[Passage to read]:
++++++++++++++++++++
The cyanobacteria species, typical for arable soils, disappear and are replaced by filamentous cyanobacteria which are extremely resistant to soil desiccation and high temperatures (the M- life form). This replacement is more frequently observed in the traffic zone soils and indicates soils strong drying. As for green and eustigmatophyte algae species, the most diverse species belong to the Ch- life form (including the halophilic ones). At the same time, many of shade-tolerant and moisture-demanding species (the C- and some H- life forms) disappear.

Investigations in the Western Administrative District (WAD) have demonstrated that, even with the same land use, the algal-cyanobacterial communities structure and basic parameters vary in space, reflecting the spatial heterogeneity of the properties of urban soils. Specifically, in the WAD transport zone, the structural changes in the microphototrophs communities are the most expressed in the soils adjacent to the Moscow ring road. The diatom algae share in these soils reaches 21.1% of the total species number, and the cyanobacteria share decreases to 15.8%. Halophilic diatom species (33.3% of their number) and the Ch-form representatives (28.5%) possess the most considerable diversity. Moreover, the minimal number of dominant species is revealed.

At the same time, the diatoms (16.0%) and cyanobacteria (28.0%) ratio in the soils adjacent to the major highways is closest to the algal-cyanobacterial communities of the uncontaminated cultivated soddy-podzolic soils; the halophilic diatom species (16.7%) and Ch-form representatives (19.1%) share is also close to the background site cultivated soils; the dominant species number is significantly high. The main reason of all these transformations is the upper soil horizon replacement with an unpolluted ground that occurs annually near the highways in WAD.

In contrast, near the Moscow Ring Road and in the WAD residential zone this replacement is more rarely observed (less often one time in five years). The algal-cyanobacterial communities composition in these soils is similar and, as a result, it is possible to make a conclusion about a similar chronic anthropogenic impact on the soils.

The influence of phytocenosis type, salts and HMs mobile forms in soils on algae and cyanobacteria species diversity was confirmed by regression analysis [17, in press].
++++++++++++++++++++
[Record excerpts]:
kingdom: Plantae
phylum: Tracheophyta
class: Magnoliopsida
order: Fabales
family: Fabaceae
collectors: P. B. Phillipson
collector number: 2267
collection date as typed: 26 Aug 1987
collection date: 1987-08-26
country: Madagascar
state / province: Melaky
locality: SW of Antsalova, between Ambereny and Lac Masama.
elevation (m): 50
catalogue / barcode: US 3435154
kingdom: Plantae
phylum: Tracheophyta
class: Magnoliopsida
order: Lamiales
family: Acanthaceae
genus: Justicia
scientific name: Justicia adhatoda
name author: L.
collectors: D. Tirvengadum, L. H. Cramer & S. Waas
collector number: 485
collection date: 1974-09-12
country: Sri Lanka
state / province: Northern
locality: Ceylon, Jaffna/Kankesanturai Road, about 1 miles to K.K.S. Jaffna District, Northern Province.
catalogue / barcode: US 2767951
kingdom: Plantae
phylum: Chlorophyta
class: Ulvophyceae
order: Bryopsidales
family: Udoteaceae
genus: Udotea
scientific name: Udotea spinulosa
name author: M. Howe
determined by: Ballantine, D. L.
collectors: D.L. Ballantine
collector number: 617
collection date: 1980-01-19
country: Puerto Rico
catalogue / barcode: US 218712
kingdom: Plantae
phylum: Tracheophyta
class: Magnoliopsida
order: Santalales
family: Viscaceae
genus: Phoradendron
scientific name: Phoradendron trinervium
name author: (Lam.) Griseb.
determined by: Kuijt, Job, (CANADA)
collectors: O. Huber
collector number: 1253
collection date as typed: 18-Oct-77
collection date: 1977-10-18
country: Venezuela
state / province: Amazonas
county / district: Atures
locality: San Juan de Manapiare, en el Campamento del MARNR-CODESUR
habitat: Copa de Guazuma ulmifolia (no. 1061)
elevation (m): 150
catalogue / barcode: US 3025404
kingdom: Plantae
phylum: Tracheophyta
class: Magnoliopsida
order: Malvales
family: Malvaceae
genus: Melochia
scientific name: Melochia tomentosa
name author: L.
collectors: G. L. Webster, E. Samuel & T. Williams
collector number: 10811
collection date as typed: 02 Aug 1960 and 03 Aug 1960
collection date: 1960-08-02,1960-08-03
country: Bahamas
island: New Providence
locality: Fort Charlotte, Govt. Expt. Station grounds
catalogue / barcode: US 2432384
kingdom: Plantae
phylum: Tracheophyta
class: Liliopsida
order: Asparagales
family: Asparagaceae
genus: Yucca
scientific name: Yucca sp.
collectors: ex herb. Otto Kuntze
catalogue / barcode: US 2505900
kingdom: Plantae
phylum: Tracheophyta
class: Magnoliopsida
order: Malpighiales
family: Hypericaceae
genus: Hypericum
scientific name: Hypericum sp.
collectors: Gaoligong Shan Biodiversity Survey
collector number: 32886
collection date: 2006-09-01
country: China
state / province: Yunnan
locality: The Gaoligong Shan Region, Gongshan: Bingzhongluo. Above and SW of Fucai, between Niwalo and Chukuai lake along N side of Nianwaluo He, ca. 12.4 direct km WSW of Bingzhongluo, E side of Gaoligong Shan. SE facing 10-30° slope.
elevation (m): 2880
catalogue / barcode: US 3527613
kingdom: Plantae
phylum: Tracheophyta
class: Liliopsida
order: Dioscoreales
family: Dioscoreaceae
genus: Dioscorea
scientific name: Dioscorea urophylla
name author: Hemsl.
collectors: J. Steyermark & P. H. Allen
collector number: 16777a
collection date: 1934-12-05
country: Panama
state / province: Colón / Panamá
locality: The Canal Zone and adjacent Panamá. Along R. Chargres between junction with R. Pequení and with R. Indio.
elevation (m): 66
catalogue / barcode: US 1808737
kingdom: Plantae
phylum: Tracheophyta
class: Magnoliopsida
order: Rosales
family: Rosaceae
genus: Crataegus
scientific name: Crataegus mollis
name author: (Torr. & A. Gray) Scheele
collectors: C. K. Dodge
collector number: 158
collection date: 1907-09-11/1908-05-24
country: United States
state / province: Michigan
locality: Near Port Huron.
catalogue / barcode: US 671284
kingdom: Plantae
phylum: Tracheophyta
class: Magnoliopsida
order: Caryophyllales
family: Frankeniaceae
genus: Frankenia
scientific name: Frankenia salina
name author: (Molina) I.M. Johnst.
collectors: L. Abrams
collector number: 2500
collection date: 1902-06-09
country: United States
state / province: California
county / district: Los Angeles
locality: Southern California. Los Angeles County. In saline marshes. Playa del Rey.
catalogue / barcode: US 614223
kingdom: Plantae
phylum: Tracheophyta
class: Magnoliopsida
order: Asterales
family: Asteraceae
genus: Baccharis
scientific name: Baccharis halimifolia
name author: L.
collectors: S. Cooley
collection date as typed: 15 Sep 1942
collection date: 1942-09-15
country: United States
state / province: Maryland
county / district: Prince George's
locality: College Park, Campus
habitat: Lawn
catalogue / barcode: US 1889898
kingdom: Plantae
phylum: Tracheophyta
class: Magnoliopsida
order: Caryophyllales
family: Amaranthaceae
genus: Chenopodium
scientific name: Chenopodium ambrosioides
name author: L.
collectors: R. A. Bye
++++++++++++++++++++
[Task requirements]:
Using the passage on soil algae and cyanobacteria, decide whether each statement below agrees with it, and answer yes or no for each with the deciding words of the passage quoted exactly. 1. In the soils adjacent to the Moscow ring road, diatom algae make up 21.1% of the total species number. 2. Near the highways in WAD, the upper soil horizon is replaced with unpolluted ground once every five years. 3. Shade-tolerant and moisture-demanding species become more common.

[Result of this task]:
1. Yes: "The diatom algae share in these soils reaches 21.1% of the total species number"
2. No: "the upper soil horizon replacement with an unpolluted ground that occurs annually near the highways in WAD"
3. No: "many of shade-tolerant and moisture-demanding species (the C- and some H- life forms) disappear"